Recorded data
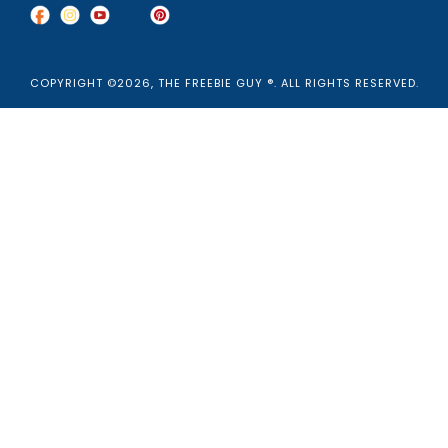
COPYRIGHT ©2026, THE FREEBIE GUY ®. ALL RIGHTS RESERVED.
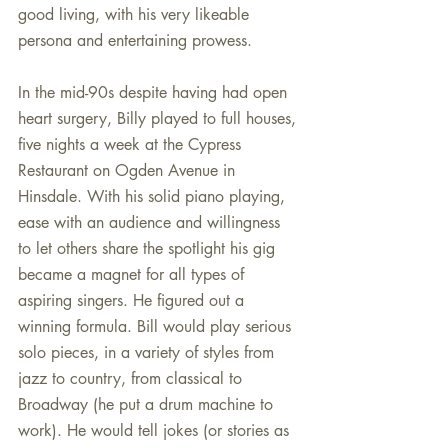
good living, with his very likeable 
persona and entertaining prowess.
In the mid-90s despite having had open 
heart surgery, Billy played to full houses, 
five nights a week at the Cypress 
Restaurant on Ogden Avenue in 
Hinsdale. With his solid piano playing, 
ease with an audience and willingness 
to let others share the spotlight his gig 
became a magnet for all types of 
aspiring singers. He figured out a 
winning formula. Bill would play serious 
solo pieces, in a variety of styles from 
jazz to country, from classical to 
Broadway (he put a drum machine to 
work). He would tell jokes (or stories as 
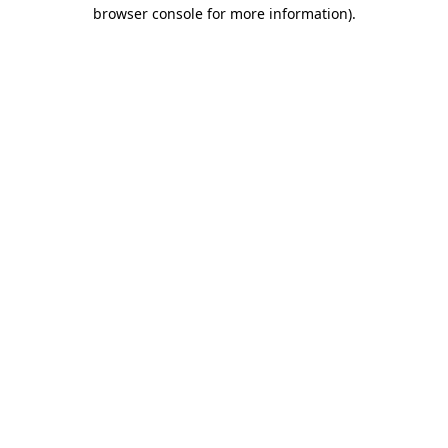
browser console for more information)
.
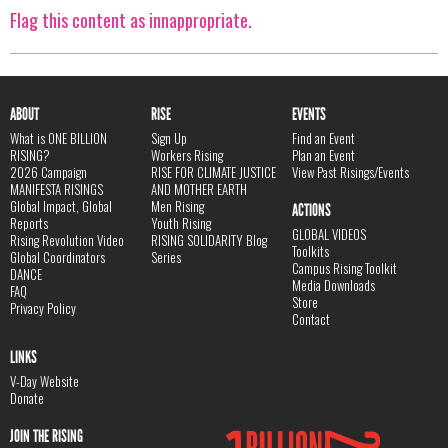
Flag this content as innappropriate.
ABOUT
RISE
EVENTS
What is ONE BILLION
Sign Up
Find an Event
RISING?
Workers Rising
Plan an Event
2026 Campaign
RISE FOR CLIMATE JUSTICE
View Past Risings/Events
MANIFESTA RISINGS
AND MOTHER EARTH
Global Impact, Global
Men Rising
ACTIONS
Reports
Youth Rising
GLOBAL VIDEOS
Rising Revolution Video
RISING SOLIDARITY Blog
Toolkits
Global Coordinators
Series
Campus Rising Toolkit
DANCE
Media Downloads
FAQ
Store
Privacy Policy
Contact
LINKS
V-Day Website
Donate
JOIN THE RISING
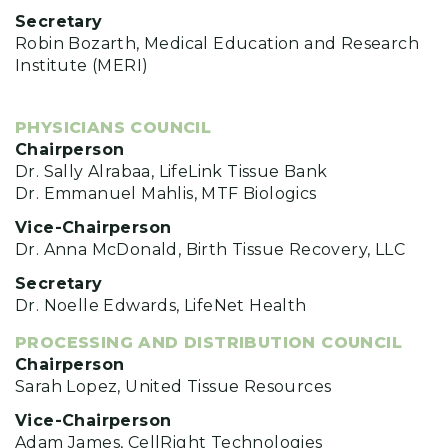
Secretary
Robin Bozarth, Medical Education and Research
Institute (MERI)
PHYSICIANS COUNCIL
Chairperson
Dr. Sally Alrabaa, LifeLink Tissue Bank
Dr. Emmanuel Mahlis, MTF Biologics
Vice-Chairperson
Dr. Anna McDonald, Birth Tissue Recovery, LLC
Secretary
Dr. Noelle Edwards, LifeNet Health
PROCESSING AND DISTRIBUTION COUNCIL
Chairperson
Sarah Lopez, United Tissue Resources
Vice-Chairperson
Adam James, CellRight Technologies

EXERCISE REQUIREMENTS:
Please copy every entry exactly, without the pictures.

RESULT OF THE TASK:
COPYRIGHT ©2026, THE FREEBIE GUY ®. ALL RIGHTS RESERVED.
good living, with his very likeable 
persona and entertaining prowess.
In the mid-90s despite having had open 
heart surgery, Billy played to full houses, 
five nights a week at the Cypress 
Restaurant on Ogden Avenue in 
Hinsdale. With his solid piano playing, 
ease with an audience and willingness 
to let others share the spotlight his gig 
became a magnet for all types of 
aspiring singers. He figured out a 
winning formula. Bill would play serious 
solo pieces, in a variety of styles from 
jazz to country, from classical to 
Broadway (he put a drum machine to 
work). He would tell jokes (or stories as 
browser console for more information)
.
Flag this content as innappropriate.
ABOUT
RISE
EVENTS
What is ONE BILLION
Sign Up
Find an Event
RISING?
Workers Rising
Plan an Event
2026 Campaign
RISE FOR CLIMATE JUSTICE
View Past Risings/Events
MANIFESTA RISINGS
AND MOTHER EARTH
Global Impact, Global
Men Rising
ACTIONS
Reports
Youth Rising
GLOBAL VIDEOS
Rising Revolution Video
RISING SOLIDARITY Blog
Toolkits
Global Coordinators
Series
Campus Rising Toolkit
DANCE
Media Downloads
FAQ
Store
Privacy Policy
Contact
LINKS
V-Day Website
Donate
JOIN THE RISING
Secretary
Robin Bozarth, Medical Education and Research
Institute (MERI)
PHYSICIANS COUNCIL
Chairperson
Dr. Sally Alrabaa, LifeLink Tissue Bank
Dr. Emmanuel Mahlis, MTF Biologics
Vice-Chairperson
Dr. Anna McDonald, Birth Tissue Recovery, LLC
Secretary
Dr. Noelle Edwards, LifeNet Health
PROCESSING AND DISTRIBUTION COUNCIL
Chairperson
Sarah Lopez, United Tissue Resources
Vice-Chairperson
Adam James, CellRight Technologies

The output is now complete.